* _Requirement_:
Reproduce word for word the lines between those holding "vyvrátíš všechny síly.." and "Креативная лаборатория ArtВзгляд", inclusive, and nothing else from the data below.

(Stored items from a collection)
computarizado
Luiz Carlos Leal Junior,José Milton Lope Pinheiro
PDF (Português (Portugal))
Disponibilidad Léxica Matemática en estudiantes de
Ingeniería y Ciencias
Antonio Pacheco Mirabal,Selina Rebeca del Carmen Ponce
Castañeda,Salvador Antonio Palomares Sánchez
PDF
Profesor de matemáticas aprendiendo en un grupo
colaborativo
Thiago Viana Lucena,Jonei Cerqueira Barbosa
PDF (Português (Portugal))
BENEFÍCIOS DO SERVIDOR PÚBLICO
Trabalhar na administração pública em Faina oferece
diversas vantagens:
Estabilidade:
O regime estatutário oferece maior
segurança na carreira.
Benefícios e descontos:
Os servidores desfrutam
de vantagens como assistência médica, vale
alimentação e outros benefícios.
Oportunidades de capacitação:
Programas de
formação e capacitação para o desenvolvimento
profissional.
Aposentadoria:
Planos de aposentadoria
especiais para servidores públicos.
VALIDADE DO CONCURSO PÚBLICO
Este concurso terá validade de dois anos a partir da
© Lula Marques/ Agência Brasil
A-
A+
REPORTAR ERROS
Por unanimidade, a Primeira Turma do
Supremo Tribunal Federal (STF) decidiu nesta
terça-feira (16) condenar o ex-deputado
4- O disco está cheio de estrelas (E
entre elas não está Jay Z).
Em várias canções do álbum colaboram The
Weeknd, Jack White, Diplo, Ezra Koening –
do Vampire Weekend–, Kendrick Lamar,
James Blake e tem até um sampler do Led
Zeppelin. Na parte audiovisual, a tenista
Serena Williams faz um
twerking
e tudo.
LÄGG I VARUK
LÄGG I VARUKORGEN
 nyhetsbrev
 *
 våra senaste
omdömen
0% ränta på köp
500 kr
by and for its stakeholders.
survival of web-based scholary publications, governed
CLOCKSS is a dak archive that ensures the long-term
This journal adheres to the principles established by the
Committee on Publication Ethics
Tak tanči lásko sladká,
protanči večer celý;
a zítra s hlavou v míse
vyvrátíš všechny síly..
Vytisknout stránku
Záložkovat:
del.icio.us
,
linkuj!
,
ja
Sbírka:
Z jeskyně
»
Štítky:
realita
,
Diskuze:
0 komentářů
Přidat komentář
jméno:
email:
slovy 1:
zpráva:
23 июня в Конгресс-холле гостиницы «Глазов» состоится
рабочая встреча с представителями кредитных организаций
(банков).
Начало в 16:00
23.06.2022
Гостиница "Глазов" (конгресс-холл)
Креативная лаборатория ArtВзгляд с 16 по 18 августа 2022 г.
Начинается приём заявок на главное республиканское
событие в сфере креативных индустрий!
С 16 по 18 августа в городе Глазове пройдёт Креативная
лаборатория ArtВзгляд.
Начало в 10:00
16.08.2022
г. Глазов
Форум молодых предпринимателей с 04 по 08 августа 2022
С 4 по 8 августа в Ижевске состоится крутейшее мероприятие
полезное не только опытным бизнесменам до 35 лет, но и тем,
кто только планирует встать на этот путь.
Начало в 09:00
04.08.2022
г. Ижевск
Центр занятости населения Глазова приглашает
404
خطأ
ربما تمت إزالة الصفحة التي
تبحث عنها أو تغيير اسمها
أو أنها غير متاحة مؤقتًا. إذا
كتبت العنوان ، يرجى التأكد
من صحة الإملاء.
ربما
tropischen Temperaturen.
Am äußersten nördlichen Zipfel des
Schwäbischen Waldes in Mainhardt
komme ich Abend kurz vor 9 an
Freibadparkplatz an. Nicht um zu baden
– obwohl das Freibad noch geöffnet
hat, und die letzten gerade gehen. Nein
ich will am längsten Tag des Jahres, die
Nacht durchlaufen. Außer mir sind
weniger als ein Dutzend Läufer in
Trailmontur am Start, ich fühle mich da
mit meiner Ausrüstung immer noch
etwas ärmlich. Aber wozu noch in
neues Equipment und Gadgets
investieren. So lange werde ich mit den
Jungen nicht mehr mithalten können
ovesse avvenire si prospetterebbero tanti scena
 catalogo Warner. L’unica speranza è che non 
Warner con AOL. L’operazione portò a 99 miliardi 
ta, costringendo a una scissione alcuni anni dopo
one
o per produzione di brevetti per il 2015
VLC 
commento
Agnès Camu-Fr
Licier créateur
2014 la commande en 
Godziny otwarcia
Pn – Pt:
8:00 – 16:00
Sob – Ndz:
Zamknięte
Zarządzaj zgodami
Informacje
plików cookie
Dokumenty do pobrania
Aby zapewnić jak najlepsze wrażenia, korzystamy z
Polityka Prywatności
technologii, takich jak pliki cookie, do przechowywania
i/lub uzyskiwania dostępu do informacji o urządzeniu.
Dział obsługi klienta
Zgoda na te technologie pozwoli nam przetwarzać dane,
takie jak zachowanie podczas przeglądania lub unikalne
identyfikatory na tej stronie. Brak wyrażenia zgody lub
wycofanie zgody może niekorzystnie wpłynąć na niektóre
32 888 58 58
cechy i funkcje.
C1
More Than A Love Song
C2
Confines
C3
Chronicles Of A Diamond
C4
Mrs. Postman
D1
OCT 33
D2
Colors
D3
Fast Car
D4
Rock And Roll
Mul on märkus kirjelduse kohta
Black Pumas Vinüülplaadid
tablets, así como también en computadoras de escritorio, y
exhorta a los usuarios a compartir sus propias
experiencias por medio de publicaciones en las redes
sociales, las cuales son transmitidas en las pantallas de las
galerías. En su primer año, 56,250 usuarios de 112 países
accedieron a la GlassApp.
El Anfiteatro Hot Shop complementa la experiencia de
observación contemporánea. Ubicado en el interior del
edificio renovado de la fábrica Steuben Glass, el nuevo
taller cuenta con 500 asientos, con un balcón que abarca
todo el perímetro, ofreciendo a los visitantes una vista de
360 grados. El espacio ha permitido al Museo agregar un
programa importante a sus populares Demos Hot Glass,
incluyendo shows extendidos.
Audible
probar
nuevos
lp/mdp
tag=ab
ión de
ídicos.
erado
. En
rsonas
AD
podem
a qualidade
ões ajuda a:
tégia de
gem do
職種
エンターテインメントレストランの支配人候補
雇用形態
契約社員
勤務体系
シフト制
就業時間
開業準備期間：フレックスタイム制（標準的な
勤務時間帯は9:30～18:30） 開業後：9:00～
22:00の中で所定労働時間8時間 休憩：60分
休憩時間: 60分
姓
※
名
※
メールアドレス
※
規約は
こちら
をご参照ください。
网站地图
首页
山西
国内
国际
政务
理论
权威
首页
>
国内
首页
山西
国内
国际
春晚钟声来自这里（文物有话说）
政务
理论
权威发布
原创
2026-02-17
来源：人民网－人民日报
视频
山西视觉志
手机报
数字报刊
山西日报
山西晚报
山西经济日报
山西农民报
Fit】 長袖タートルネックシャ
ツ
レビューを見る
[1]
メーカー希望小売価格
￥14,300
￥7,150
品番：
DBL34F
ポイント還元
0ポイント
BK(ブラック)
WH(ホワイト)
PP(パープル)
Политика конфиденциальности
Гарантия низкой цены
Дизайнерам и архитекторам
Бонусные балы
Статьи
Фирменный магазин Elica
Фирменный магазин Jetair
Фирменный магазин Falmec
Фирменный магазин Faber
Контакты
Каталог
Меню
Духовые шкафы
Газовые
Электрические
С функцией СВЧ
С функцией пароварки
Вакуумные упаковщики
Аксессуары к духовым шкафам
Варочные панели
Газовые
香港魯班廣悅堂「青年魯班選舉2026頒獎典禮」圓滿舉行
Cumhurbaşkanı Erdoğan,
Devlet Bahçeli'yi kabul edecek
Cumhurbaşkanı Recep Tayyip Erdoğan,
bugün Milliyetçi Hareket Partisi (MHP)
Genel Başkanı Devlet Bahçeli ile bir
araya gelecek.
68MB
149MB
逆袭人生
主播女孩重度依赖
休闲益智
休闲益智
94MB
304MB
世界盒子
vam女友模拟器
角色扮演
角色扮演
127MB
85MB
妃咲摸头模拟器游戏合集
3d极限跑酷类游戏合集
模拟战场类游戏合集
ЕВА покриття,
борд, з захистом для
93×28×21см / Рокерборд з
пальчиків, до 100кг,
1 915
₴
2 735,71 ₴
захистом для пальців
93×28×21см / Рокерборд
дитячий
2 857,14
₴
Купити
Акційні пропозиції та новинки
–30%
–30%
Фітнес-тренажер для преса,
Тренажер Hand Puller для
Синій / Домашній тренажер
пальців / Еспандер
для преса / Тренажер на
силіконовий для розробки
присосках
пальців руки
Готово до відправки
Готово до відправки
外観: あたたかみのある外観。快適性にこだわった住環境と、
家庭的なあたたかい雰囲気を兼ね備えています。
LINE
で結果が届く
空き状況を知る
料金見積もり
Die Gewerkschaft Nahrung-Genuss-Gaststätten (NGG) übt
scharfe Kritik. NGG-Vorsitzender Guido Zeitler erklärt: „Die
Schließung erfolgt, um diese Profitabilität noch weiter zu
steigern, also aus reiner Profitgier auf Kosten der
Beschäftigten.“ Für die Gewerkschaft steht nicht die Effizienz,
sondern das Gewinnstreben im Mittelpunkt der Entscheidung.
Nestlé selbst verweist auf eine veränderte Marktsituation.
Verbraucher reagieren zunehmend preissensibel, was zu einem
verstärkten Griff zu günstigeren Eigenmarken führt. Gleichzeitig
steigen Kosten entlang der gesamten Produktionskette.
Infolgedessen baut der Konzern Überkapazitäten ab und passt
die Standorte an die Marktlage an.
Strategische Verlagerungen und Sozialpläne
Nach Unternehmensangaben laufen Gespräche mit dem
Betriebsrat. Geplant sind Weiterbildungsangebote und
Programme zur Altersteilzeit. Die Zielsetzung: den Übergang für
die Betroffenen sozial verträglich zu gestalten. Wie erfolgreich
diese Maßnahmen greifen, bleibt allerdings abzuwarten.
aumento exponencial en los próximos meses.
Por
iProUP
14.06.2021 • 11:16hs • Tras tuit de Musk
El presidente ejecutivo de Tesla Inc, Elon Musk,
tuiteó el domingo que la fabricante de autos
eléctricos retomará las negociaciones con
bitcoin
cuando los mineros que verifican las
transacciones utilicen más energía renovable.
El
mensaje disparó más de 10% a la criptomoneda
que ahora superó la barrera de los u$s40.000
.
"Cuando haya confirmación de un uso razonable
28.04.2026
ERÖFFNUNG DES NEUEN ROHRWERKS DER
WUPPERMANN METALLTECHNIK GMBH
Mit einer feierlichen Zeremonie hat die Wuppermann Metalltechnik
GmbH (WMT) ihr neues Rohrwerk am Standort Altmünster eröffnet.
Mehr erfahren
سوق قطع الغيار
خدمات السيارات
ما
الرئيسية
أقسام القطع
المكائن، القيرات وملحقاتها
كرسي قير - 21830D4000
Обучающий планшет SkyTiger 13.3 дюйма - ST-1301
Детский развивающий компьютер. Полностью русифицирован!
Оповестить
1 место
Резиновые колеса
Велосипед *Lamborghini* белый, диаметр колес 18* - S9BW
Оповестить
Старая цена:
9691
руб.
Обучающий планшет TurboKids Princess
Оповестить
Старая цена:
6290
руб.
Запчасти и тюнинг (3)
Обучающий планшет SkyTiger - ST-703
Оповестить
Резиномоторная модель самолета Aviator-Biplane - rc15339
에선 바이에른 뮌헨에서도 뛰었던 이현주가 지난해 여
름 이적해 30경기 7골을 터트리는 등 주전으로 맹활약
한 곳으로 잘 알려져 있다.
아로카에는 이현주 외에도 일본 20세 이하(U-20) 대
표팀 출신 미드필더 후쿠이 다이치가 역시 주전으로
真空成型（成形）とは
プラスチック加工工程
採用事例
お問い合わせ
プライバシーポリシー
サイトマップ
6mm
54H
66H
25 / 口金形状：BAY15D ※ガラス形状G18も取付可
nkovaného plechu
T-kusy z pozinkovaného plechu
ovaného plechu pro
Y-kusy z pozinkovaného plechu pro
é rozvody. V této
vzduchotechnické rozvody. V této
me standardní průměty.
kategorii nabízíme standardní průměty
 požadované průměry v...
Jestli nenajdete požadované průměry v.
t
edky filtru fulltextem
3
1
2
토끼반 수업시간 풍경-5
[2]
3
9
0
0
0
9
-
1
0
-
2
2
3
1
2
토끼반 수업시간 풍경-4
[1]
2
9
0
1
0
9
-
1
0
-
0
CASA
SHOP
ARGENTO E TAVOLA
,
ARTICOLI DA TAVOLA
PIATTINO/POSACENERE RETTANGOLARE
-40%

* _Solution to the problem_:
vyvrátíš všechny síly..
Vytisknout stránku
Záložkovat:
del.icio.us
,
linkuj!
,
ja
Sbírka:
Z jeskyně
»
Štítky:
realita
,
Diskuze:
0 komentářů
Přidat komentář
jméno:
email:
slovy 1:
zpráva:
23 июня в Конгресс-холле гостиницы «Глазов» состоится
рабочая встреча с представителями кредитных организаций
(банков).
Начало в 16:00
23.06.2022
Гостиница "Глазов" (конгресс-холл)
Креативная лаборатория ArtВзгляд с 16 по 18 августа 2022 г.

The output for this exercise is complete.